The entries below need to be transcribed exactly, without their images.
** Opening THE DATA block **
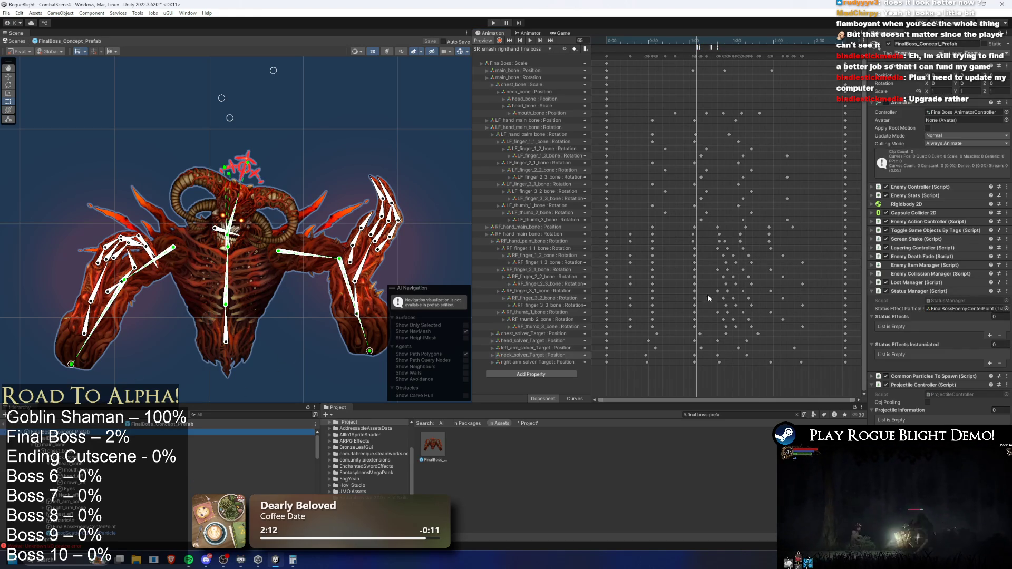
left_click_drag(868, 280, 700, 272)
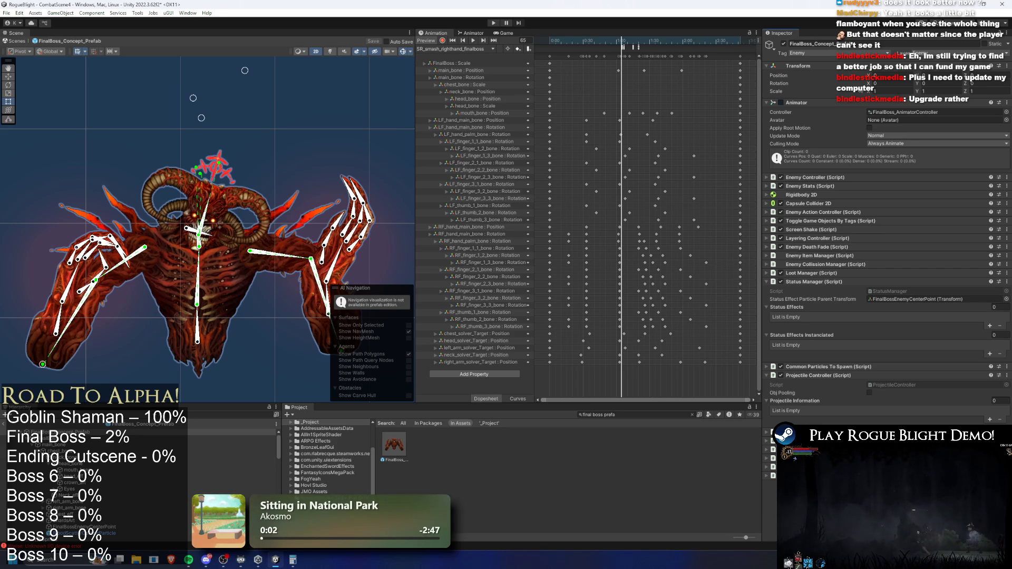
Collapse the Status Manager, Skin, Projectile Controller and Common Particles To Spawn components
left_click(821, 282)
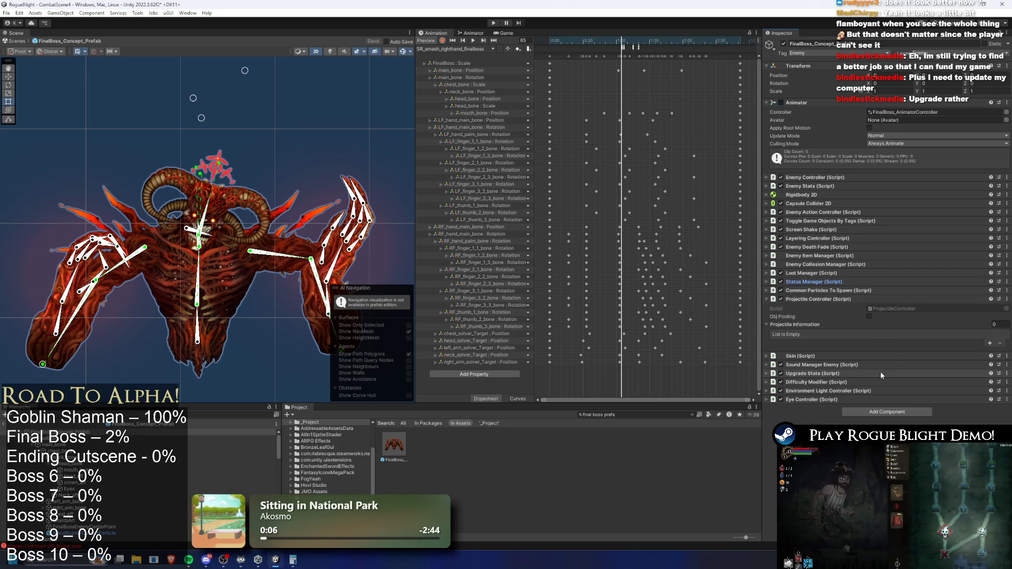
left_click(849, 356)
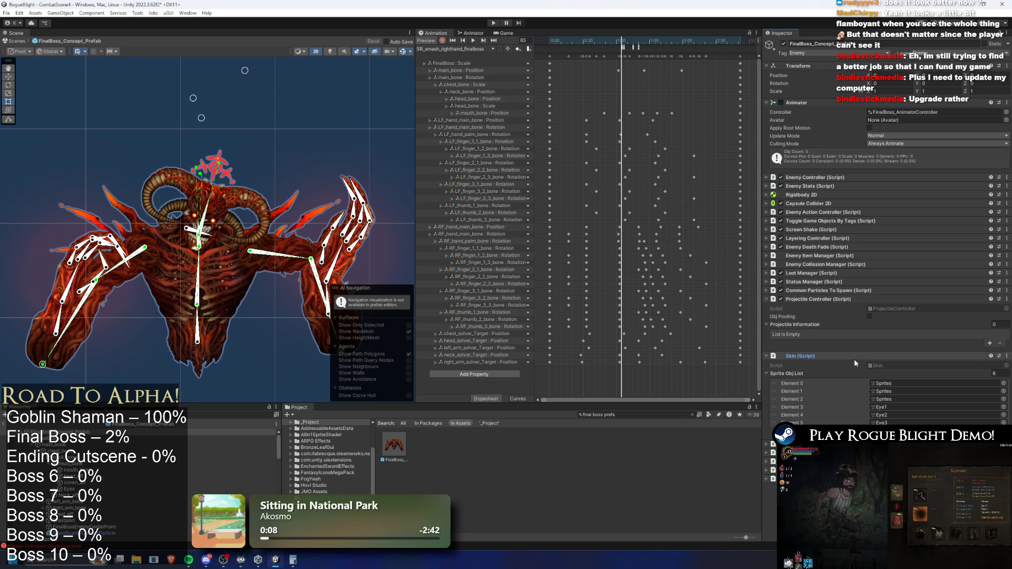
left_click(849, 357)
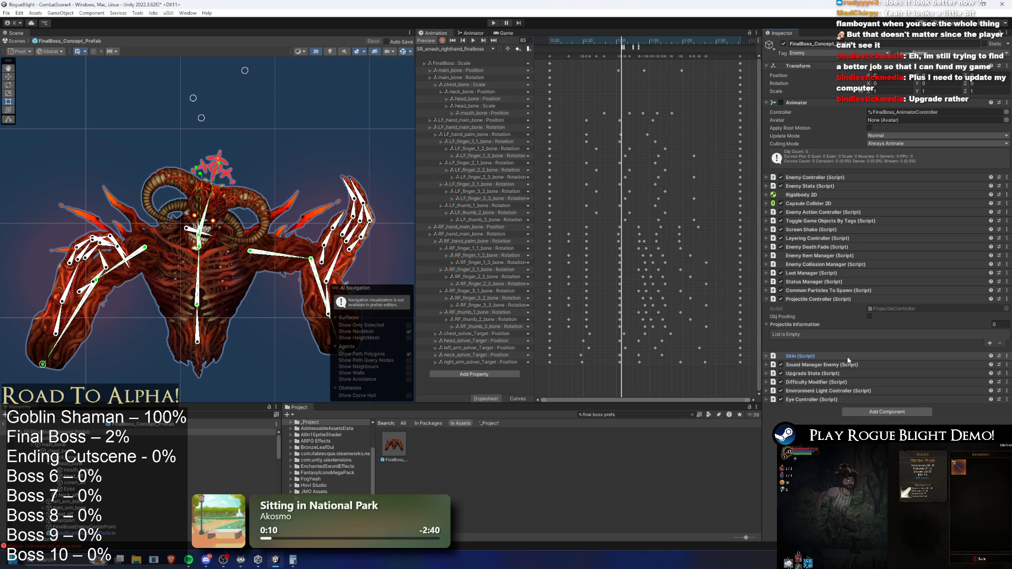
left_click(837, 299)
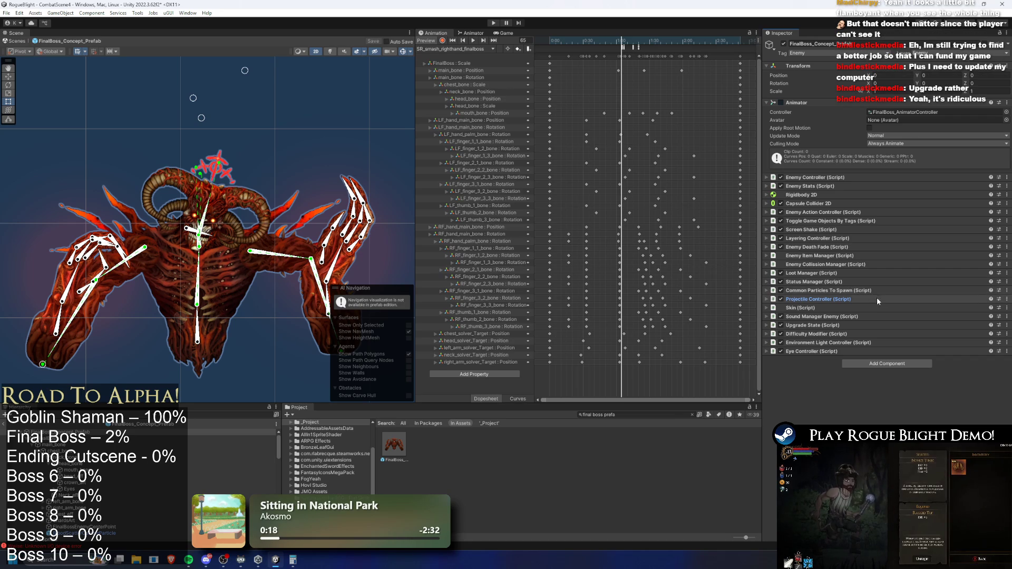
left_click(830, 290)
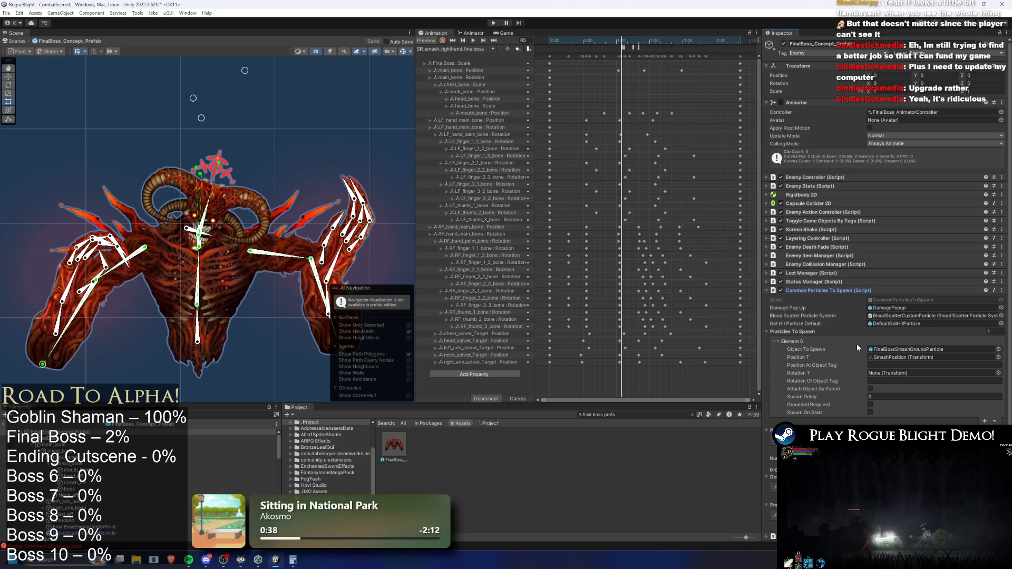
left_click(814, 291)
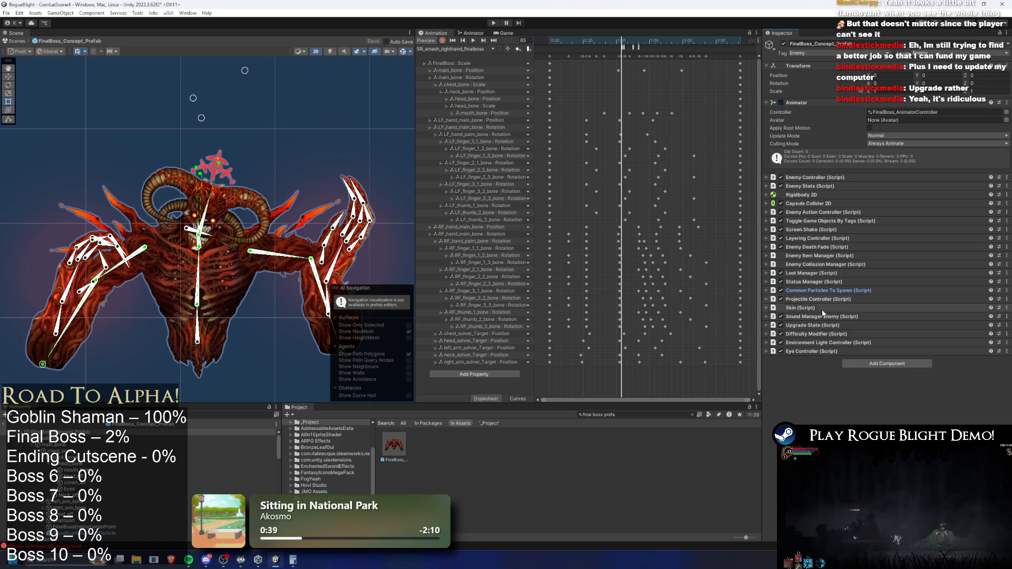
Check and collapse Environment Light Controller and Difficulty Modifier, leaving Upgrade State expanded
left_click(828, 345)
scroll(869, 364, "down", 3)
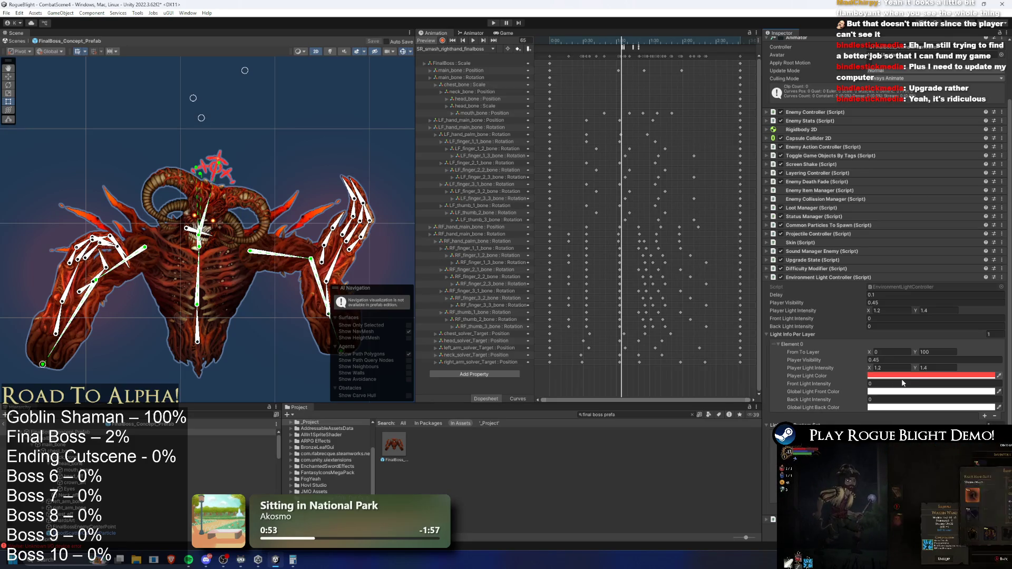
left_click(829, 276)
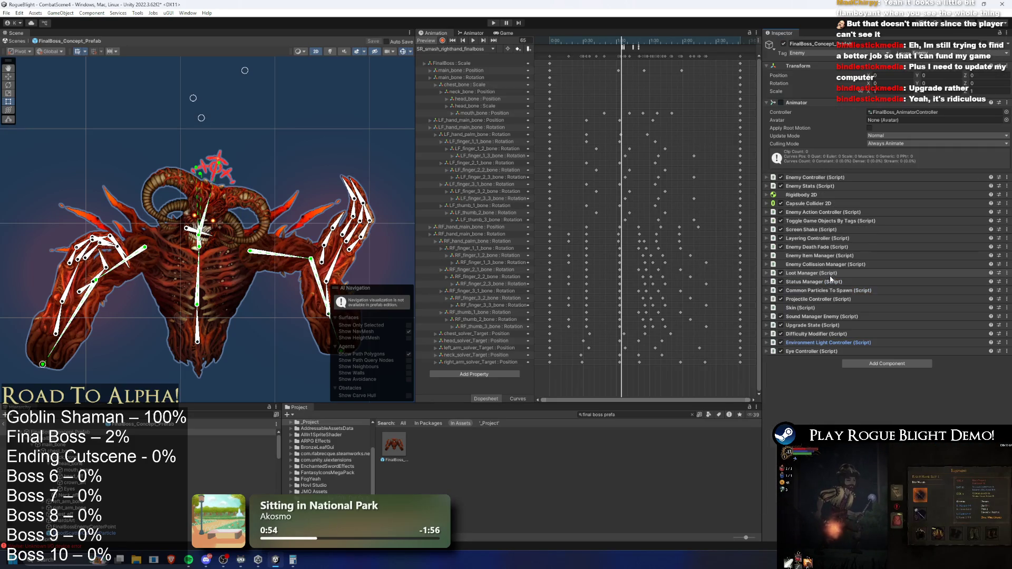
left_click(826, 334)
left_click(827, 334)
left_click(834, 325)
left_click(834, 325)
** Closing THE DATA block **
- _OUTPUT OF THE EXERCISE_
left_click_drag(868, 280, 700, 272)
Collapse the Status Manager, Skin, Projectile Controller and Common Particles To Spawn components
left_click(821, 282)
left_click(849, 356)
left_click(849, 357)
left_click(837, 299)
left_click(830, 290)
left_click(814, 291)
Check and collapse Environment Light Controller and Difficulty Modifier, leaving Upgrade State expanded
left_click(828, 345)
scroll(869, 364, "down", 3)
left_click(829, 276)
left_click(826, 334)
left_click(827, 334)
left_click(834, 325)
left_click(834, 325)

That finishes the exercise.